▶ _Task directions_:
The exact lines of the listing, from its first through the line that contains "left hip: (145, 261, 9)", are to make up the answer, and pictures are to be left out.

-- -- --

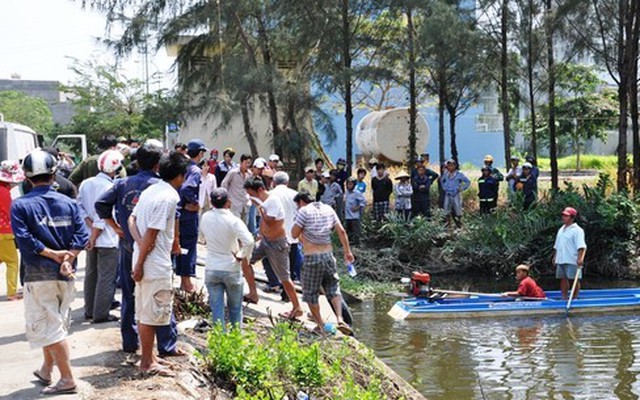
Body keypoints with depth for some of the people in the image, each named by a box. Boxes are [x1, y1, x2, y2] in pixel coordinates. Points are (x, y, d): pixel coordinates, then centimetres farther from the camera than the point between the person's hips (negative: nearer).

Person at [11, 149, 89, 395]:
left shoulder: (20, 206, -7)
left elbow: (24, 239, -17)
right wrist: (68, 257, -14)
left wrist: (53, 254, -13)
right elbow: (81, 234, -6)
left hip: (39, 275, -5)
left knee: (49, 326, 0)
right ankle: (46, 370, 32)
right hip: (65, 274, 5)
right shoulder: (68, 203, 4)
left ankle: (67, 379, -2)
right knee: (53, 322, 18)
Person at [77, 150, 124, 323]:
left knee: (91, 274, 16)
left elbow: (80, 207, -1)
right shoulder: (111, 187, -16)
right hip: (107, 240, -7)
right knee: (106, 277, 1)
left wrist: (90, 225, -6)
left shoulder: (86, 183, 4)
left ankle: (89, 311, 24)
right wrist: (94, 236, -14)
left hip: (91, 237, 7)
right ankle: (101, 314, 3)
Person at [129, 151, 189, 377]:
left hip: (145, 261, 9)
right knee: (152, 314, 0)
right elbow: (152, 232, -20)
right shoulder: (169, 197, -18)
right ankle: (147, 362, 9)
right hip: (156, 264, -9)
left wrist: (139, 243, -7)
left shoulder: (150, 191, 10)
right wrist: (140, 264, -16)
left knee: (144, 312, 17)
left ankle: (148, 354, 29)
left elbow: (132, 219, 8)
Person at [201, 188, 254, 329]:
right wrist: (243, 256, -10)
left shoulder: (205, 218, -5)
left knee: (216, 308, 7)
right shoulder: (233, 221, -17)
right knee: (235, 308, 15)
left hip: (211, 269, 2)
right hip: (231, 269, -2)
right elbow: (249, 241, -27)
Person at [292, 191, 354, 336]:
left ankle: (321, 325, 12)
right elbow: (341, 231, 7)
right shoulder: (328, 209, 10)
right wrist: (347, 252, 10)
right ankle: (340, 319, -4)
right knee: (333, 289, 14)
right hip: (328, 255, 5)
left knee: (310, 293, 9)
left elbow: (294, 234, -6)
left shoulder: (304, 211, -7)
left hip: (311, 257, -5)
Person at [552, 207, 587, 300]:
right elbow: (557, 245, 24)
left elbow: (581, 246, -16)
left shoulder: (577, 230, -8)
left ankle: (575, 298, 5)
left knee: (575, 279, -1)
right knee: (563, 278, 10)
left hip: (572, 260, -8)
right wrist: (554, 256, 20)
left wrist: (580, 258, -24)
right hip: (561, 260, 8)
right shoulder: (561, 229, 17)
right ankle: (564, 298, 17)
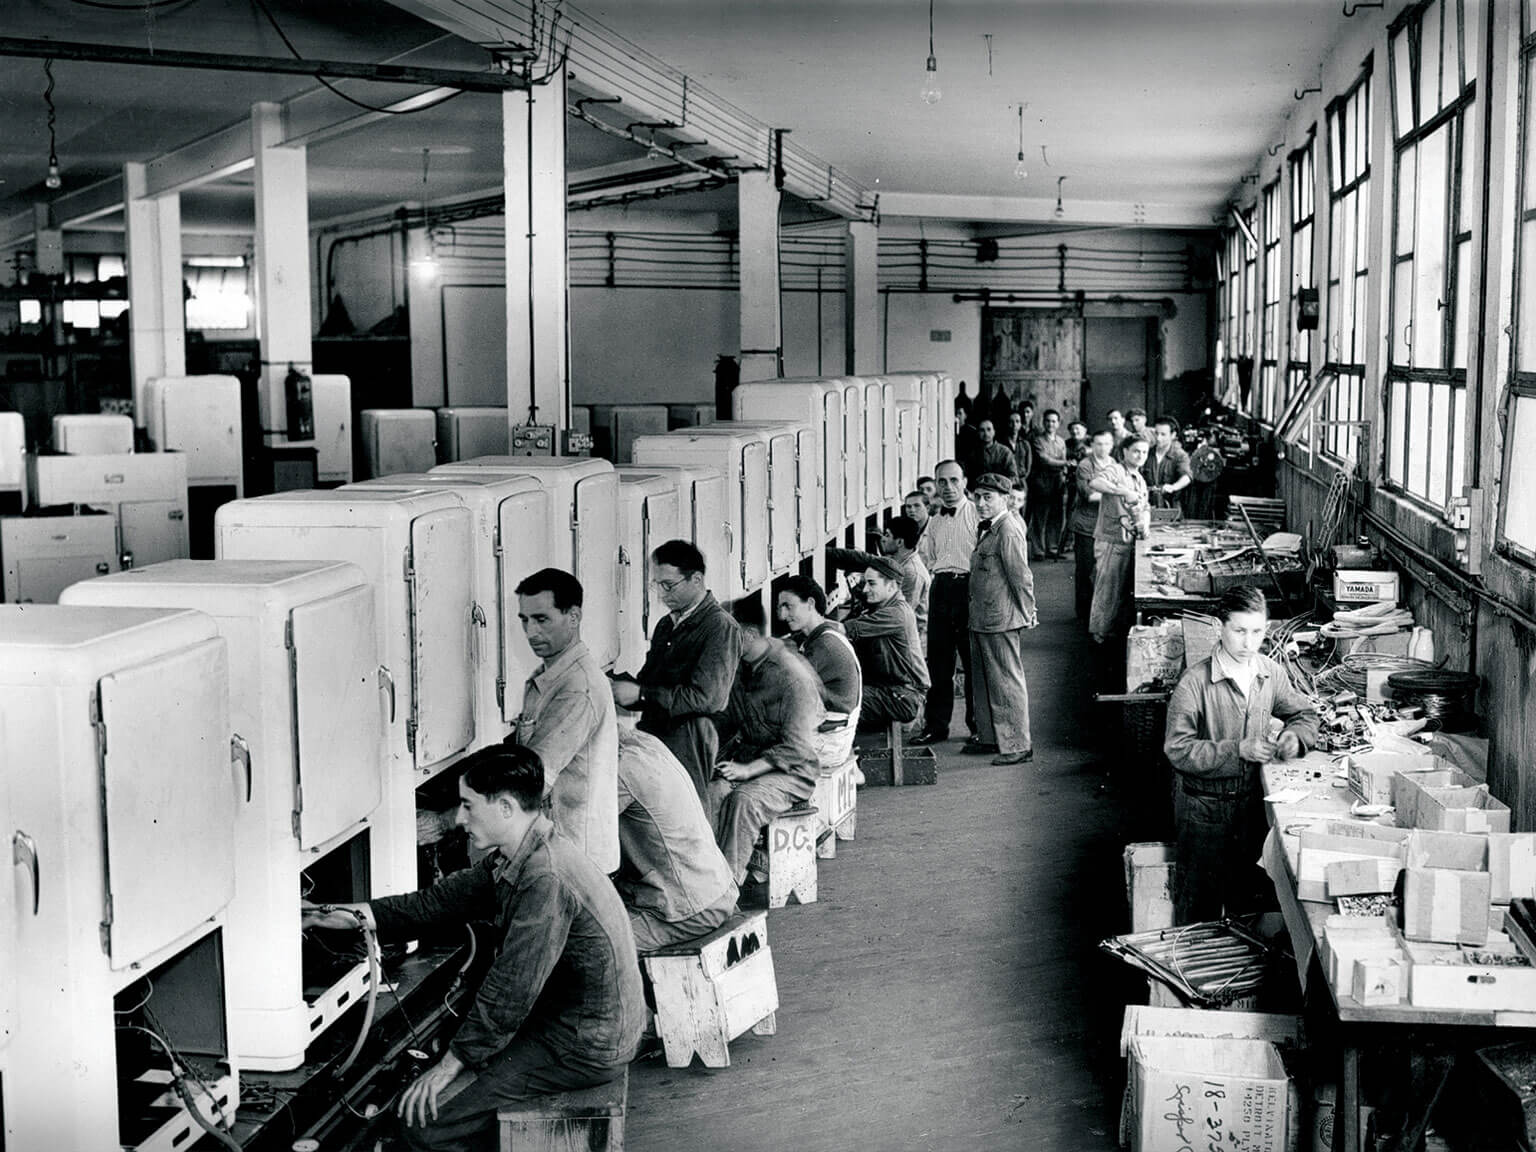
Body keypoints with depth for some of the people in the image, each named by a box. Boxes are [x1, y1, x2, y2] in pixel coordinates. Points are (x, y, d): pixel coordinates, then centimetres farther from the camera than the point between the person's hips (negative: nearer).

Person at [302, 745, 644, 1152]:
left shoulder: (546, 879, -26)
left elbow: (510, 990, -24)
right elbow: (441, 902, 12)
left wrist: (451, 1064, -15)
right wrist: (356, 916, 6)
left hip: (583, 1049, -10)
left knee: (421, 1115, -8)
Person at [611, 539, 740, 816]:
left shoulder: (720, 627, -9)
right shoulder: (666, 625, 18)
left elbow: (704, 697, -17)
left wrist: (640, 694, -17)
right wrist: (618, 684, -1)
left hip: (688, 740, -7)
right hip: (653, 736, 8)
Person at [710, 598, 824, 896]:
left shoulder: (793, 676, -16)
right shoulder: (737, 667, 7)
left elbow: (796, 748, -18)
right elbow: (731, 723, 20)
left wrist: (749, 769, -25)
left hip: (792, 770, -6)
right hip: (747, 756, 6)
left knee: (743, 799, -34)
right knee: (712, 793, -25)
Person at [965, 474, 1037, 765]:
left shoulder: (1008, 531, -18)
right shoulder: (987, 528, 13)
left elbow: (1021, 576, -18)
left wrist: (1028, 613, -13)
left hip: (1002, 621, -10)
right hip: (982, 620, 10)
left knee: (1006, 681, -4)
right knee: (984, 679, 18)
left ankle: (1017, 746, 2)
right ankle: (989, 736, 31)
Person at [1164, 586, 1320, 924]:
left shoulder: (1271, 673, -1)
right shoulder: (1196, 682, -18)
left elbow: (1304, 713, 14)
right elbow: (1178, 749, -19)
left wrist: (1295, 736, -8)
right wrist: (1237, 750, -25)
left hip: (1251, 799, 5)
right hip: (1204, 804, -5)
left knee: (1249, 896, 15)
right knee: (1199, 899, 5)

-- -- --

▶ _Output below_:
Body keypoints with depth for some of the people in the image, each named by a box. Boxes are [x1, y1, x2, y2] in pixel coordinates. Points are (x, y, d): pixel coordinates, then centimetres farther from the camera than the point between the person's hips (negative: nearer).

Person at [11, 149, 89, 395]:
left shoulder: (20, 206, -7)
left elbow: (24, 239, -17)
right wrist: (68, 257, -14)
left wrist: (53, 254, -13)
right elbow: (81, 234, -6)
left hip: (39, 275, -5)
left knee: (49, 326, 0)
right ankle: (46, 370, 32)
right hip: (65, 274, 5)
right shoulder: (68, 203, 4)
left ankle: (67, 379, -2)
right knee: (53, 322, 18)
Person at [77, 150, 124, 323]:
left knee: (91, 274, 16)
left elbow: (80, 207, -1)
right shoulder: (111, 187, -16)
right hip: (107, 240, -7)
right knee: (106, 277, 1)
left wrist: (90, 225, -6)
left shoulder: (86, 183, 4)
left ankle: (89, 311, 24)
right wrist: (94, 236, -14)
left hip: (91, 237, 7)
right ankle: (101, 314, 3)
Person at [129, 151, 189, 377]:
left hip: (145, 261, 9)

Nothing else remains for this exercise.